SUMMARY:  A “Wind Sculpture” by visual artist Yinka Shonibare MBE was recently installed in front of the National Museum of African Art in Washington, D.C.  It's the seventh in Shonibare's series of vibrantly colored and patterned public artworks that are made of fiberglass, but look like cloth.  Jeffrey Brown talks to Shonibare about his interest in depicting globalization and what he asks of his viewers.

JEFFREY BROWN (NewsHour):  On a recent morning in Washington, D.C., this wind sculpture was lifted in and installed outside the Smithsonian National Museum of African Art.  It's the latest in a series of public art works on display around the world by the artist Yinka Shonibare.

YINKA SHONIBARE MBE, Artist:  It's a freestanding sculpture, but it's a very dynamic sculpture, and it's very colorful.  And, also, it's deceptive, because, from a distance, it feels like it's actually soft material.

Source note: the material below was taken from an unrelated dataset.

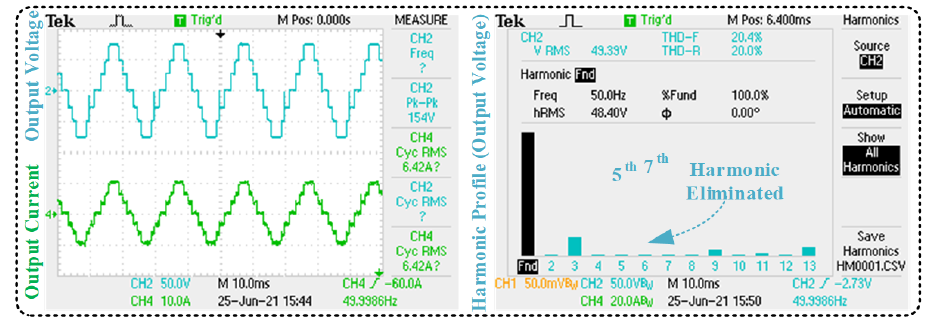
Figure 25. Outputs and harmonic profile of seven-levels MLI.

JEFFREY BROWN:  Playful, deceptive, full of contradiction, the stuff of Shonibare's works, most of all the sculptures for which he's best known, colonial-style figures, some headless, some with globes for heads, in brightly colored African-style costumes.

YINKA SHONIBARE MBE:  Actually, my work is really breaking down stereotypes, saying, you know what?  What you see is not necessarily what you get.  So, you might actually want to take time to find out more about something before you then start to make assumptions about it.

JEFFREY BROWN:  Shonibare himself is a mix of identities.  Born in London in 1962, he moved to his family's homeland in Nigeria at three years old, and then returned to London to study fine art.

At 19, he contracted a viral infection in his spine that left him partially paralyzed.  He also began to see his way forward as an artist, through an unintentionally provocative question that came from a teacher.

YINKA SHONIBARE MBE:  One of my teachers said, why aren't you making authentic African art?  I felt that, actually, what's authentic African art, or what's authentic identity in a global, modern world?

And so those questions have been with me since.  And I have explored those questions in many ways.